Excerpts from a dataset
★ ★ ★ ★ ★ ★ ★

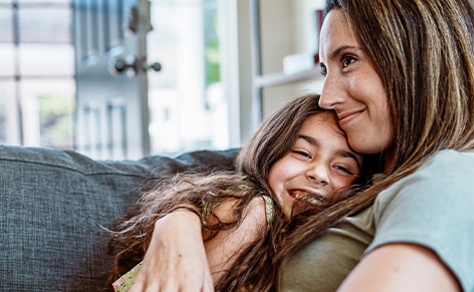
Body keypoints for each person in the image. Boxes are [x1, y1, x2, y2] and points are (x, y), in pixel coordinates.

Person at [126, 0, 474, 291]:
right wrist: (178, 220)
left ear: (417, 60)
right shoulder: (374, 178)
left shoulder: (455, 177)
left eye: (348, 60)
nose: (326, 97)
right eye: (326, 70)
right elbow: (254, 171)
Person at [104, 94, 371, 291]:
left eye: (342, 168)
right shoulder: (252, 209)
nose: (320, 174)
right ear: (270, 151)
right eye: (302, 153)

★ ★ ★ ★ ★ ★ ★

With the images left out, output all the entries above exactly.

Output below —
Body keypoints for each person in the image. Boxes are [x1, y1, x2, y2] and points are (x, y), in pixel coordinates.

Person at [126, 0, 474, 291]:
right wrist: (178, 220)
left ear: (417, 60)
right shoulder: (374, 178)
left shoulder: (455, 177)
left eye: (348, 60)
nose: (326, 97)
right eye: (326, 70)
right elbow: (254, 171)
Person at [104, 94, 371, 291]:
left eye: (342, 168)
right shoulder: (252, 209)
nose: (320, 174)
right ear: (270, 151)
right eye: (302, 153)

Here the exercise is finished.